Friday, 29 January 2010

Thai massage: Rose Garden Riverside -- RUBBING SHOULDERS

So there we were having a wander around the Thai village at Rose Garden, when Khun O introduces me to his two resident herbal medicine experts, Khun Panya and Khun Peera. Both specialise in herbal medicine, but Panya is also qualified in Thai massage (and musician in the village show each afternoon) and Peera is a certified yoga teacher.

O is extolling the virtues of Panya's massage skills: 'In fact we just had a guy in here the other week who's had shoulder problems for years, and Panya managed to fix it.' My eyes lit up ... I've been carrying an excrutiating shoulder injury for the past few weeks and nothing, nothing, seems to be able to shake it. I've tried massages at Wat Po and, er, many more dodgy places besides.

Panya nodded his head; asked me to open my shirt. He fixed me with his one good eye (the other one seemed to be drooping like an unwatered sunflower). He got me to do a series of movements with my arm. Ouch! He nodded his head sagely, and looked at Peera. He nodded his head. To the layman it seemed that they were saying: 'This guy's got a sore shoulder.'

Peera massaged the back of my shoulder blades. Panya then started probing away at my upper right arm. Ouch!
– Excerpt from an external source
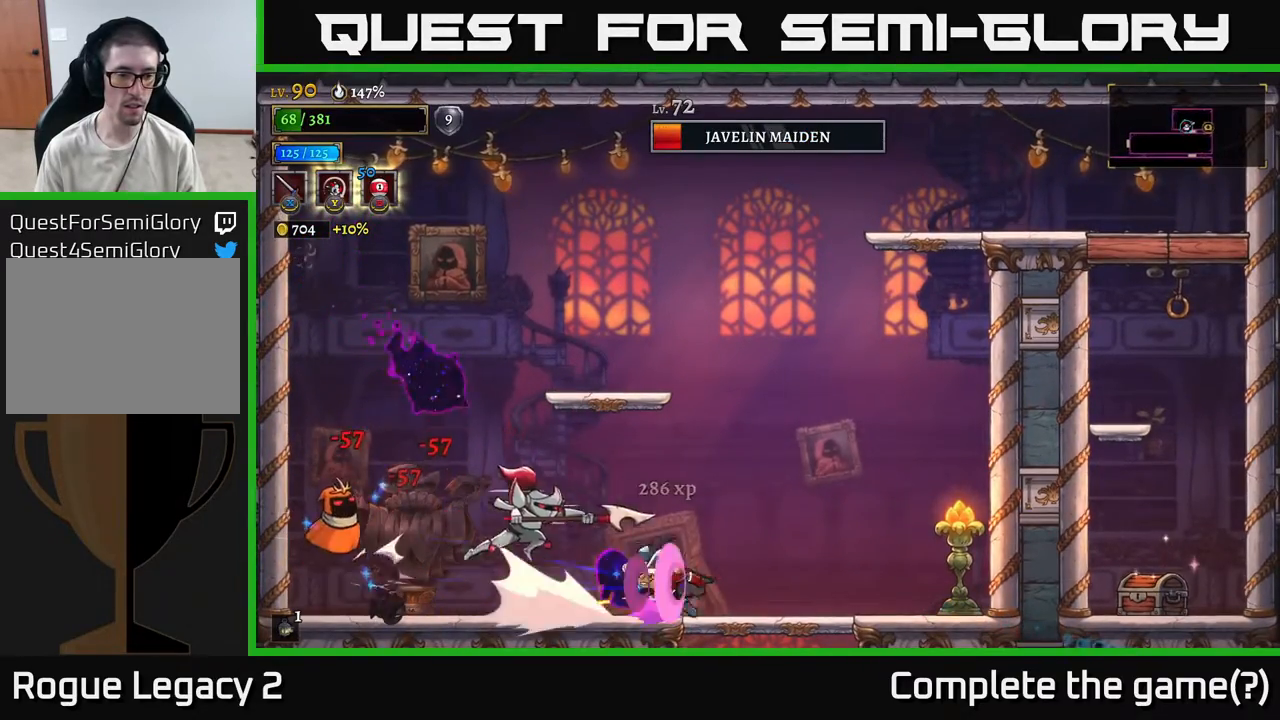
{"buttons": ["A"], "left_stick": "right", "right_stick": "center", "events": [[83, "R2", "up"], [167, "R2", "down"], [317, "A", "down"], [350, "R2", "up"]]}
'Sen thinni,' he said in his quiet, soothing voice. This line. Sens are the energy lines of the body, according to the ancient practice of Thai massage. There are something like 72 of these coursing through our bodies. Whilst the pain seemed to be at the very apex of my shoulder, the sen line he worked back and forward was lower, near the inside top of my bicep. It seemed to be knotted and angry, certainly painful to the touch as though swollen.

Back and forth, back and forth up the limb he worked. One of those pleasurable/ painful sensations made famous by the Divinyls song 'It's a fine line between pleasure and pain ...'. I groaned and winced and ooh-ed and aah-ed.

Panya's gnarly hands built up the intensity. Stronger, deeper. Poking, probing. As if he was playing my artery like a guitar string. Even harder now. Aaaargh! Then SNAP!!! @#%$&#!!! He finished with a vigorous flourish that made me scream an expletive at unacceptably loud levels.

He stepped back with a smug grin. 'How is it?' Khun O asked.
'Don't know, I can't feel anything for the pain.'

Panya got me to try and roll my arm over. It felt looser, less traumatic than it was before.
'Come back and see him again tomorrow.'

That afternoon, my shoulder went into violent voluntary spasm, as though there were an entrapped alien trying to dig its way out of it. I didn't sleep very well on account of the pain. I looked in the mirror and it seemed bruised from where he'd poked and prodded and pushed.

I returned the next day for the next session. This time it was only Panya. He gave me a lighter and shorter version of what he'd done yesterday, then stepped back with that self-satisfied smile again.

'He says it should be OK now. Do nothing for one week, it should be better.'

Well, I've been on anti-inflammatories and headache tablets for much of this week (as you could probably tell by the fevered writing!). But last night I skipped them and the shoulder feels about 95% fine today. I mean I can even lift my coffee mug with my right arm now.

Funnily enough I was having dinner with a friend in Bangkok recently and he said his friend had a really bad shoulder and this bloke fixed it right up. 'At the Rose Garden,' he told me. Small world, eh?

Tomorrow it will be one week exactly. So I reckon Panya's done it again ...

PS: By the way, the Rose Garden does have its own Arusaya Thai Wellness Spa where Panya and Peera's herbal compresses are used, among other treatments.